The Darcy Townhouse


I’ve gotten questions about the living arrangements in the Darcys’ New York townhouse. I thought I’d share some information, including floor plans I created during story development so I could visualize the characters moving through the house. This is by no means required reading!



The Basics

DarcyMansion
In the story, I placed the townhouse on East 67th Street in Manhattan, half a block from Fifth Avenue (and thus also half a block from Central Park). But the actual house I picked as the exterior model is located at 11 East 62nd Street. It’s a five-story house, but I wanted it to have six stories, so Kathy, my Photoshop wizard friend, added an extra floor and created this photo. Can you tell which floor she added?


A single-family home of this type in this general area would probably have sold for $25-$35 million at the time of the story, depending on interior condition and features.


Vital statistics

I thought I had cheated by making the house deeper than it would actually be (especially since I gave it a patio and garden at the rear of the house), but later when a reader found real information about the house, we learned that I was a little stingy with the size. I calculated about 12,000 square feet, not counting the basement, balconies, or terraces, but we later learned that the real house is almost twice that size, despite having only five floors. For one thing, I probably underestimated the width of the house. If I still had the Powerpoint file I used to create the floor plans, I’d revise it. But I kept the original floor plans; they’re the ones I used for reference when writing.


Built in the early 1890s of limestone construction, the house has always been in the Darcy family. It was one of the first homes in New York to have electricity. It has six stories plus a basement.

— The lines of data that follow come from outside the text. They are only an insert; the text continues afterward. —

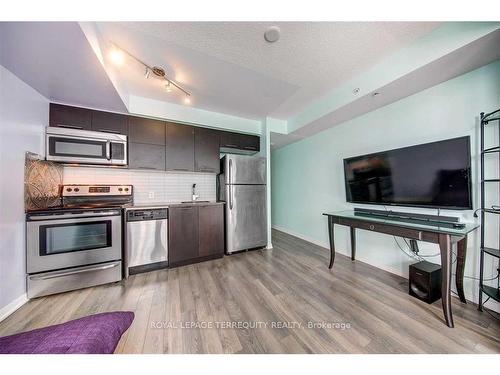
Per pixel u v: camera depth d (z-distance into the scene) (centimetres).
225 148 334
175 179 308
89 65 155
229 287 202
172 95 256
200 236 274
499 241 156
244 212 309
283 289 197
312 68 201
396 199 213
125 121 253
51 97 209
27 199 181
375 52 178
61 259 191
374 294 187
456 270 173
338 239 309
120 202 261
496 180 145
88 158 228
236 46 167
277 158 488
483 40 132
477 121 166
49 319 153
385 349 122
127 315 82
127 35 154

  • Bedrooms: Six (all with dressing rooms or walk-in closets), plus two maids’ rooms in basement which haven’t been used in many years.
  • Bathrooms: Seven full baths (one in the basement), two half baths
  • Master suite: occupies the entire third floor. Has dressing room, large bathroom, and oversized private sitting room
  • Public rooms: Living room, dining room, library (all on first floor; library is open to second floor)
  • Private/family rooms: Family room and breakfast room (second floor), guest sitting room/children’s playroom (fourth floor), sitting room (fifth floor), exercise room (basement), greenhouse/conservatory (sixth floor)
  • Gardens: a small patio and garden behind the house and a roof garden.
  • Equipped with an elevator
  • Spiral staircase in center of house has a stained glass roof
  • Wine cellar, pantry, and walk-in cold storage in the basement
Floor plans

I created these after looking at floor plans for similar townhouses on real estate web sites, since at the time I had no information about the interior of this house. I’m sure I’ve done some unrealistic things with the location of plumbing or walls or something—I’m not an architect!


(click on a diagram to see a larger image)



one sm. two sm. three sm. four sm.
five sm. six sm. basement sm

The real-world house

A big thank you to Sherri, who did some digging and came up with some history and interior description of the house in the photo (or, at least, the five-story version, before we started editing). I especially wish I had known about the organ!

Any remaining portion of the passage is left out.